Until the tides turned.
lostyourheart: you have ruined our lives (In clearing your name)

[personal profile] lostyourheart 2019-09-21 04:12 am (UTC)(link)
I'm afraid I don't know what you mean.

[...]

I do wish you would tell me whether you are Morgan or Custis.
halfdozenoftheother: (fuckface)

[personal profile] halfdozenoftheother 2019-09-21 04:38 am (UTC)(link)
Stupid girl.

The hairless rat carried an itch.

Your plaything served to scratch it.
lostyourheart: never understand (We push away what we can)

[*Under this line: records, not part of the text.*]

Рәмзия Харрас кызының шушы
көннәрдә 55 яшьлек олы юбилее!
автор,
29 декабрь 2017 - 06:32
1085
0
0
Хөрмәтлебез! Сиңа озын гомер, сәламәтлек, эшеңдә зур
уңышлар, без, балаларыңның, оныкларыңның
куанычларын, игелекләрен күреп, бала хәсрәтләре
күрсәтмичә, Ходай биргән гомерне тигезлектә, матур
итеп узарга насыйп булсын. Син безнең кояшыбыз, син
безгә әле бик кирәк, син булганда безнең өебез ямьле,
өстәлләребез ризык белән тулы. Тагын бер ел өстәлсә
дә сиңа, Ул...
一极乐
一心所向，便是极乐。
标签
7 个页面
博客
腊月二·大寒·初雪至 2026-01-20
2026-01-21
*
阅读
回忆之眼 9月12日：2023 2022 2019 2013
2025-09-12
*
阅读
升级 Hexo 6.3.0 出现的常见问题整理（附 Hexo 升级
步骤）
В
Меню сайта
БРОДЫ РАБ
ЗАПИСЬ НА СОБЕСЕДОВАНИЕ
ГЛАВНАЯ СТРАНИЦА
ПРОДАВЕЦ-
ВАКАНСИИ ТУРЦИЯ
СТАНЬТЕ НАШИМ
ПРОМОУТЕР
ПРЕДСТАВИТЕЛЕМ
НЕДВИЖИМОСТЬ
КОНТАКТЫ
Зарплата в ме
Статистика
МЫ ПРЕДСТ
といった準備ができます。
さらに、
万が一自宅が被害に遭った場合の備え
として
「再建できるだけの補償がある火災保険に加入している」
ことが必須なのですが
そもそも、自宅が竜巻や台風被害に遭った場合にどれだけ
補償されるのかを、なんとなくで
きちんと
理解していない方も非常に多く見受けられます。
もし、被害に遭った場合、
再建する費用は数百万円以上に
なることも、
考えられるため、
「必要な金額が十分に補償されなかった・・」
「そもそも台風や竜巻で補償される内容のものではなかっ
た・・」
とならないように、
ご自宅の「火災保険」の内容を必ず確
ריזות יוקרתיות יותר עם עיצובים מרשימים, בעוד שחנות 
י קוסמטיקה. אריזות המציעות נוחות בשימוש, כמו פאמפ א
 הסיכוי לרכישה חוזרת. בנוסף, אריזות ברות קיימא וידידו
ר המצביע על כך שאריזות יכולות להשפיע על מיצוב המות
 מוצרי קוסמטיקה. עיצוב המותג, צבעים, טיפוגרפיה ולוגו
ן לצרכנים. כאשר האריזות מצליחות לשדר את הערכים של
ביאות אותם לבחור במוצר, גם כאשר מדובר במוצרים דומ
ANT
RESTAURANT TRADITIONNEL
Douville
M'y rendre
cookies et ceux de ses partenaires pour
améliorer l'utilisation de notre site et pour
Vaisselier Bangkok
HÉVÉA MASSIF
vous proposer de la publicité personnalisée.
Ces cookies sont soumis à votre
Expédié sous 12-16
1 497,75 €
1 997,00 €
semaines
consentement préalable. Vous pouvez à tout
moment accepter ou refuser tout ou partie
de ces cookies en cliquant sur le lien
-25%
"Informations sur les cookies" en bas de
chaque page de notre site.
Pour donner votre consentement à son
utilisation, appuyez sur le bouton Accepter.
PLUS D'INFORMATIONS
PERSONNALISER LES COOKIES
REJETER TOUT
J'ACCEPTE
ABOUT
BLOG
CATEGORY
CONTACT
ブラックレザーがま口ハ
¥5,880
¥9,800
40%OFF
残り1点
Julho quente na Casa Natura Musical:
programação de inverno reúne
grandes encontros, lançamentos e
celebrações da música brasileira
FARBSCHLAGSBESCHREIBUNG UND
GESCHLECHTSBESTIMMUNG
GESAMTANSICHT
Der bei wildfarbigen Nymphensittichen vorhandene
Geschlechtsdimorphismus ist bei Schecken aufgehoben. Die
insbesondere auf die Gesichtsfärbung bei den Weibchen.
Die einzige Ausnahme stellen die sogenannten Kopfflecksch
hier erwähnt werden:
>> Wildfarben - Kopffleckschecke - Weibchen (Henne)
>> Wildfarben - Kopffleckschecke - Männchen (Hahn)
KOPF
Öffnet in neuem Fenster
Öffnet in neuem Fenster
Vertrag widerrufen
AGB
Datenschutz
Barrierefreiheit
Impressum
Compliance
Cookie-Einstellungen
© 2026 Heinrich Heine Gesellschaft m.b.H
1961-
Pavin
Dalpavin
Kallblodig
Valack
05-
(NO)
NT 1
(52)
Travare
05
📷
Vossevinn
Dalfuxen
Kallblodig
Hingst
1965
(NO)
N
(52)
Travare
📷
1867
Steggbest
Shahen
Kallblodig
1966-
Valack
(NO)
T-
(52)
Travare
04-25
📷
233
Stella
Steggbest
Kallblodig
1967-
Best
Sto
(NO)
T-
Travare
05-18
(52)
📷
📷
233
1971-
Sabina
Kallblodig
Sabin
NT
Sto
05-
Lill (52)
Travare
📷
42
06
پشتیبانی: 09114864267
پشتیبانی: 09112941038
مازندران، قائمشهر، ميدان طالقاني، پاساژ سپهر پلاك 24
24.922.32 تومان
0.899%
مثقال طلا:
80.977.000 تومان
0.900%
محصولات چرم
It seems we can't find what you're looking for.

[personal profile] lostyourheart 2019-09-21 04:46 am (UTC)(link)
[...]

[...]

[...]

[ ...oh. ]

I see.
halfdozenoftheother: (give him more)

[personal profile] halfdozenoftheother 2019-09-21 04:59 am (UTC)(link)
You'll find nothing in him.

So many he's plagued. Always a loss.

I'll watch with interest.
lostyourheart: Assume an offhand air (I shrink into myself)

[personal profile] lostyourheart 2019-09-21 05:02 am (UTC)(link)
Clearly, I find something in him. My prince and plaything?

Why in heaven's name should you care?
halfdozenoftheother: (how much longer?)

[personal profile] halfdozenoftheother 2019-09-21 05:11 am (UTC)(link)
As did Burrows. Blackstock. Shaw. On and on the list draws out.

We have a duty to our [ ... ] brother.

That one's a hazard.
lostyourheart: then we could prove that we're worth more (God I wish there was a war)

[personal profile] lostyourheart 2019-09-21 05:15 am (UTC)(link)
I would argue that what Lady Blackstock saw in him, she did so by clawing him open.

I am intrigued: what is the nature of your duty to your brother, that you would slander him to his intended?